Graphostromataceae

Scientific classification
- Kingdom: Fungi
- Division: Ascomycota
- Class: Sordariomycetes
- Order: Xylariales
- Family: Graphostromataceae M.E. Barr, J.D. Rogers & Y.M. Ju
- Type genus: Graphostroma Piroz
- Type species: Graphostroma platystoma Piroz

= Graphostromataceae =

Family of fungi

The Graphostromataceae are a family of fungi in the order Xylariales. This was a monotypic family, containing the single genus Graphostroma, which in turn contains the single species Graphostroma platystoma.

Species Fungorum added genus Theissenia (with its 2 species) to the family.

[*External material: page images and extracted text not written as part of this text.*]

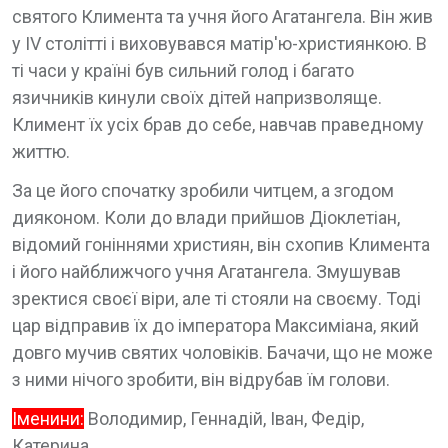
святого Климента та учня його Агатангела. Він жив
у IV столітті і виховувався матір'ю-християнкою. В
ті часи у країні був сильний голод і багато
язичників кинули своїх дітей напризволяще.
Климент їх усіх брав до себе, навчав праведному
життю.
За це його спочатку зробили читцем, а згодом
дияконом. Коли до влади прийшов Діоклетіан,
відомий гоніннями християн, він схопив Климента
і його найближчого учня Агатангела. Змушував
зректися своєї віри, але ті стояли на своєму. Тоді
цар відправив їх до імператора Максиміана, який
довго мучив святих чоловіків. Бачачи, що не може
з ними нічого зробити, він відрубав їм голови.
Іменини:
Володимир, Геннадій, Іван, Федір,
Катерина.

In 2018, multi-gene phylogenetic analyses revealed that Graphostromataceae was close to the families of Barrmaeliaceae and Xylariaceae (Daranagama et al. 2018, Voglmayr et al. 2018, Wendt et al. 2018).
Then based on phylogeny and morphology, Theissenia was excluded from the family and accepted in Hypoxylaceae (Wendt et al. 2018).
Five accepted genera maybe contained in the Graphostromataceae family; Biscogniauxia (formerly of family Xylariaceae), Camillea (formerly of family Xylariaceae), Graphostroma, Obolarina (formerly of family Xylariaceae), and Vivantia (formerly of family Xylariaceae). Species Fungorum agrees on the above.